Quiero dejar constancia, desde la primera línea de este artículo, que renuncio públicamente al Premio Nobel de Literatura. No lo rechazo, como Jean-Paul Sartre, por no perder mi identidad filosófica, sino porque, para un español, recibir esa distinción es casi lo peor que puede sucederle en la vida.

Mario Vargas Llosa y Gabriel García Márquez.

Un baldón pesadísimo cayó sobre José Echegaray, arrastrando los insultos y la envidia de los escritores más jóvenes, ni más ni menos que los noventayochistas. Contra Jacinto Benavente se organizaron manifestaciones y se atribuyó el premio sólo a su posible homosexualidad. Cuando lo obtuvo Juan Ramón Jiménez, José María Sánchez Silva, un franquista firme y estricto, autor de un libro sentimentaloide y melifluo, Marcelino, pan y vino, aseguró que mejor hubiera sido premiar al borrico de Platero y yo. Con Vicente Aleixandre se acusó de cobardes a los académicos suecos, incapaces de premiar a un comunista como Rafael Alberti. Y cuando Camilo José Cela lo ganó, se llegó a escribir que desprestigiaba al premio. Es que los suecos, con los españoles, no aciertan nunca, pero pareciera que con los extranjeros, sí. En el caso latinoamericano, no se ha apreciado mucho modernamente a Gabriela Mistral, que ahora se intenta reivindicar, pero fueron jaleados Pablo Neruda, Miguel Ángel Asturias, Gabriel García Márquez y Mario Vargas Llosa.
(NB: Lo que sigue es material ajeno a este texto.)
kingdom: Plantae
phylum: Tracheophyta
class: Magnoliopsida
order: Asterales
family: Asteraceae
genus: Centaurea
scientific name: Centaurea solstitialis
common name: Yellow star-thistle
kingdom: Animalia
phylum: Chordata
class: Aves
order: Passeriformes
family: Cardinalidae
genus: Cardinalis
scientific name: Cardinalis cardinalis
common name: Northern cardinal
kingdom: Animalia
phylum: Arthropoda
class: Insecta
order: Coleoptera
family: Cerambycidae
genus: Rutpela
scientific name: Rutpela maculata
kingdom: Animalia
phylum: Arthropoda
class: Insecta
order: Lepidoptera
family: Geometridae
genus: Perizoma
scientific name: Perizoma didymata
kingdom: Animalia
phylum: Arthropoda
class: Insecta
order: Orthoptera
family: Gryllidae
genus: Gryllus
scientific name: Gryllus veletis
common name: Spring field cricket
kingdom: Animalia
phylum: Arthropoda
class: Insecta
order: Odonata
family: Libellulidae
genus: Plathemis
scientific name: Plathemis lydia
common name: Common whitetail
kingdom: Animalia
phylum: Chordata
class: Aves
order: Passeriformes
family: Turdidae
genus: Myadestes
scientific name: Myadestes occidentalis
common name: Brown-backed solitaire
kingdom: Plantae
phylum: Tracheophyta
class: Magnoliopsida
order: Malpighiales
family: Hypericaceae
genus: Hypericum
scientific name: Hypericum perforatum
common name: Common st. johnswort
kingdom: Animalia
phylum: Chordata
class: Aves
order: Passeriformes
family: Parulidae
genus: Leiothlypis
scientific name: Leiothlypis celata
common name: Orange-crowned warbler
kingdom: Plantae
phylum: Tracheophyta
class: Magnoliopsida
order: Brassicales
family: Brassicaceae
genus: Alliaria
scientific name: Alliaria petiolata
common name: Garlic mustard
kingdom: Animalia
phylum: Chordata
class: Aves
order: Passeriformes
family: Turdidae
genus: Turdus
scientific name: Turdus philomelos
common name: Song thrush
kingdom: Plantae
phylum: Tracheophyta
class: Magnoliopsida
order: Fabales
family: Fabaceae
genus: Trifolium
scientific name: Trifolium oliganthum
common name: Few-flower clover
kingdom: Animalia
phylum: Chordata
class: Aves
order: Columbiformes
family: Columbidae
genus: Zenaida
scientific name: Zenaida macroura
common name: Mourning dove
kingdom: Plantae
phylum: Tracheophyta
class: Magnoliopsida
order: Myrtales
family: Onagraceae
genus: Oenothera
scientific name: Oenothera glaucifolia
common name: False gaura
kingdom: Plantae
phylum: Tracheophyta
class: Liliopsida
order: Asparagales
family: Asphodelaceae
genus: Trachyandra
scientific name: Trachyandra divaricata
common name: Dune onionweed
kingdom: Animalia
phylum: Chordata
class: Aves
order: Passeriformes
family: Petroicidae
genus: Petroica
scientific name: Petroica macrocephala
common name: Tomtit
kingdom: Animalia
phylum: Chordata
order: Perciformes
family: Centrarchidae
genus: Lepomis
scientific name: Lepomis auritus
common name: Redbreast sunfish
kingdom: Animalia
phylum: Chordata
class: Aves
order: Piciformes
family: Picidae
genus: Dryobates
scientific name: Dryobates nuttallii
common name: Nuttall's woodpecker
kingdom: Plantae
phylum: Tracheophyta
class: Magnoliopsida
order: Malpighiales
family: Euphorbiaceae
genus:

Los críticos de derecha minimizan al chileno y elogian al peruano, mientras que los de izquierda alaban al autor del Canto general y aseguran despreciar al de Conversación en la catedral. A Asturias lo hemos dejado muy injustamente en su patria querida y el colombiano ascendió a los cielos (con permiso de su hijo y medio biógrafo). Así, hecho el reparto, todos tan contentos.

Dicho de otra forma: a los suecos no les hagamos mucho caso pues, como ya indiqué, no saben más que nosotros.

El cainismo es el mayor defecto español y me temo que también anda trasteando por ahí, por América. Sin embargo ello no quiere decir que los miembros de la academia sueca acierten siempre. Al fin y al cabo, no son más sabios que ustedes o que yo y, probablemente, han leído bastante menos. Tampoco los creamos dioses del Olimpo. Tienen, eso sí, una virtud: descubren escritores desconocidos, algunos buenos, otros simplemente discretos, cuyas biografías y los resúmenes de sus obras, que ahora con internet resulta fácil conocer, nos previenen y convencen de que, si bien no los habíamos leído nunca, tampoco probablemente nos interesa nada leerlos. Hay tanta cantidad de libros interesantes que el desbroce proporcionado por la academia sueca resulta de agradecer. En el caso de la literatura en español, desde Azorín a Borges o desde Ciro Alegría a Blas de Otero, la ignorancia y el desprecio de aquellos espías que llegaron del frío resulta inconmensurable. Bueno, no es exactamente así, porque mucho menos saben lo que ocurre por el universo los miembros del jurado del Premio Nobel de la Paz; ¡Santo cielo, qué lista de premiados!  Los nórdicos no son de este mundo.

Frente a lo que dicen los suecos se trata de hacernos los suecos, porque ustedes saben que la expresión procede de la palabra latina “socum”, leño, pedazo de madera, de donde proviene nuestra palabra “zueco”; leño, madera y zueco no suelen escuchar mucho. Dicho de otra forma: a los suecos no les hagamos mucho caso pues, como ya indiqué, no saben más que nosotros, y en cambio no dejemos de leer a aquellos autores que no premian.

Sobre eso que he dicho al principio… Bueno, si algunos insisten, propónganme a los de Estocolmo. Yo haré como si no me enterase.